“Ser cobra”

O melhor jogador do time era ‘o cobra’, o melhor apanhador de algodão era o cobra entre os catadores, e assim em tudo (na foto, Alfredo Marcondes, SP)

Nos anos 60, no meio rural em que foi criado, havia gírias  marcantes e uma delas era dizer que alguém que se destacava em uma atividade era ‘o cobra’, ou simplesmente ‘cobra’. O melhor jogador do time era ‘o cobra’, o melhor apanhador de algodão era o cobra entre os catadores, e assim em tudo. Hoje ‘ser cobra’ não tem o mesmo significado elogioso, muito pelo contrário, muitas vezes.

Lembrei-me da gíria, comentando postagem do Neurivan Campos da Silva, um conterrâneo de Alfredo Marcondes SP, vereador no quinto mandato consecutivos, comunicador que usa seu veículo como carro de som para informações relevantes aos moradores da pequena cidade, inclusive o obituário. O Neurivan é conhecido como Cobrinha e acrescenta ‘A voz do povo’ para registro na urna.

A referida postagem  é um vídeo, com imagens da praça e igreja da nossa cidade natal, com uma mensagem  de fundo, narrada por ele, que é um verdadeiro epitáfio, reproduzindo fala de alguém que está partindo, mais ou menos como essa mensagem psicografada por Chico Xavier, ditada pelo Espírito Emmanuel, que foi o padre Manuel da Nobrega:

Um dia, nós também iremos embora. Antes do esperado, sem prévio aviso, apenas uma chamada inesperada, um equívoco do relógio biológico, ou uma pressa inexplicável de alcançar o inalcançável. E mesmo que saibamos que já estava combinado, custa à acreditar que aquele abraço não vai acontecer mais, nem o pedido de desculpas ou o recurso da última frase, porque ela já foi dita.

Muitas vezes vivemos uma vida inteira com alguém, que acreditávamos que fosse como a gente e, de repente, descobrimos que passamos todo esse tempo ao lado de um anjo, de um enviado das estrelas. Daí a carruagem que não enxergamos, vem e carrega essa luz, nos deixando sem sua sombra, com uma saudade danada do que não conseguimos viver e das lembranças que nunca vamos esquecer.

Sim, já agendamos a partida, e não é permitido que se saiba a data.
O tempo não existe no calendário das almas. A hora de partir é a hora de festejar, chegou a hora de voltar para casa, iremos reencontrar amores, amigos que deixamos do lado de lá e que não nos lembrávamos mais, mas apenas por um curto período de tempo.

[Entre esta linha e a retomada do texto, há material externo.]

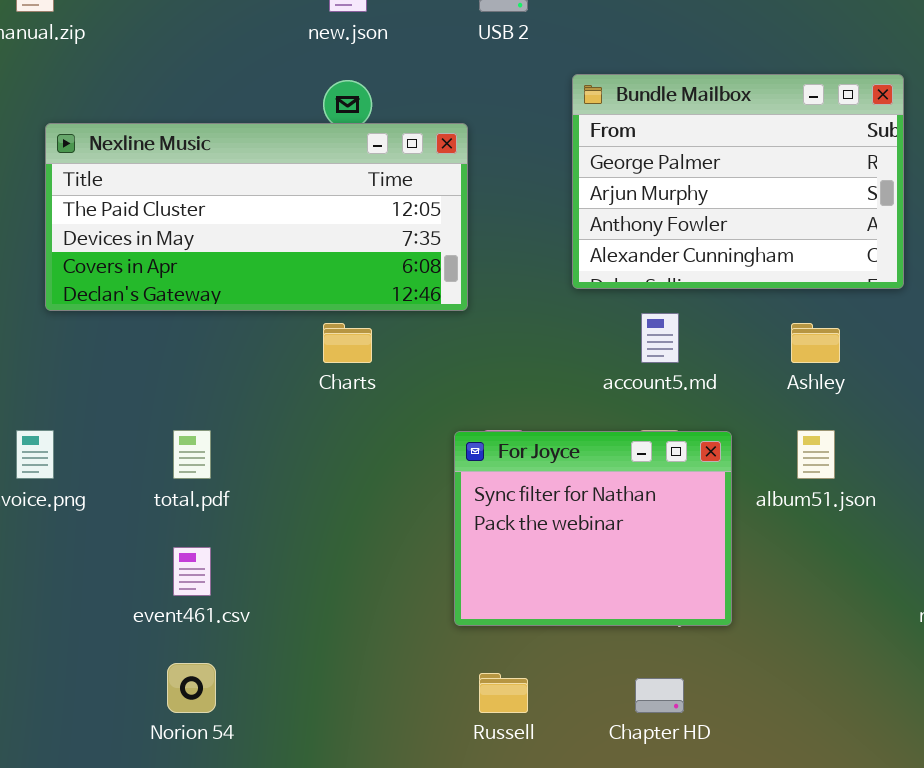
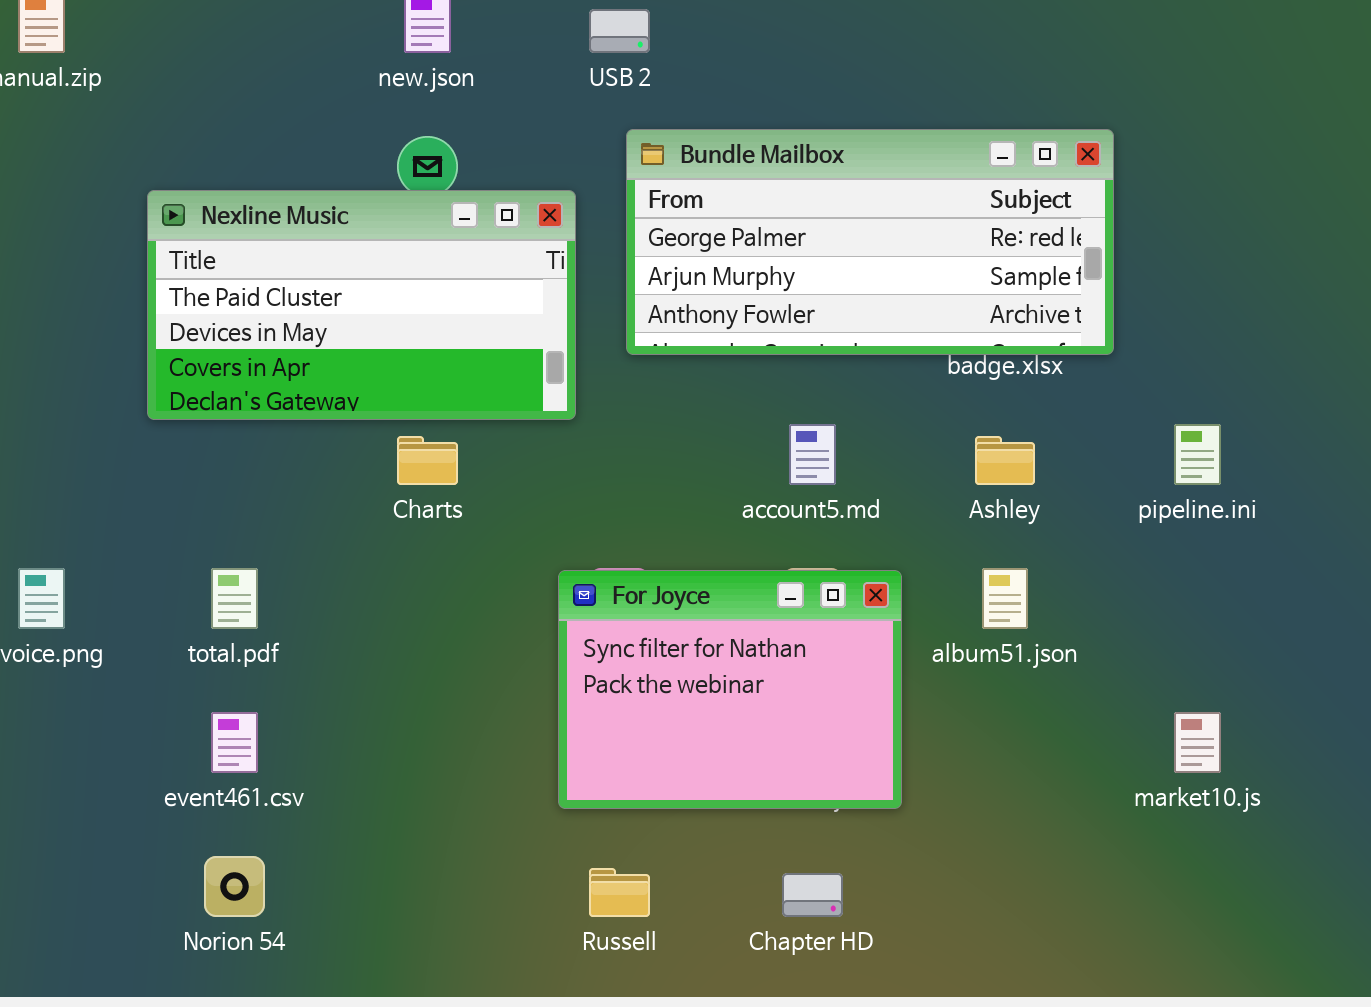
Bundle Mailbox: [572,74,904,289] -> [626,129,1114,355], resized
Nexline Music: [45,123,468,311] -> [147,190,576,420], resized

Mas para quem ainda fica preso na prisão mental das penas da Terra, é como um gosto vazio que tira o ar, que não conseguimos explicar de tão incômodo que é sentir. O que conforta é a esperança de que o mundo espiritual, aquele que é o de verdade, ganhou alguém especial, e que nós não o perdemos, ele só tinha de ir na frente. A festa é lá, e é lá que ele prepara a nossa festa de chegada para o dia de voltar a nos abraçar.’

Não sei se a mensagem do Cobrinha foi homenagem a alguém. especificamente, mas foi  produzida na mesma semana em que, inesperadamente, um  colega de escola, nos anos 60, médico muito querido na nossa cidade, para mim o Ricardo, para muitos o Dr. Ricardo Zuniga Matos, formado há 42 anos e que se tornou ‘um cobra’, ao fazer da medicina um sacerdócio, segundo testemunhos de quem conviveu mais diretamente com ele, atendendo a todos indistintamente.

O Ricardo estava tomando cerveja com amigos no sábado, contou-me um irmão. No domingo não acordou  bem, procurou atendimento médico, foi diagnosticado com dengue e na quarta-feira seu corpo físico faleceu, e ele retornou ao Mundo Espiritual, antes do esperado para nós, mas certamente dentro da programação , pois a ‘burocracia espiritual’ não se equivoca. Chegou a sua hora de partir, como a de tantos, todos os dias, e fatalmente chegará a de cada um de nós, que sobrevivemos fisicamente, ainda.

Que Deus lhe dê um bom lugar, diriam os mais antigos. Pelo que compreendi do espiritismo, Deus não dá um bom lugar para ninguém. Um bom lugar é conquistado por nós, com base no que fizermos de bom e certo, enquanto encarnados. Mas não há o fogo eterno para ninguém.

‘Ser cobra’ no amor ao próximo, em empatia, honestidade e  ética nos credencia para uma boa morada na casa do pai, para continuação do trabalho.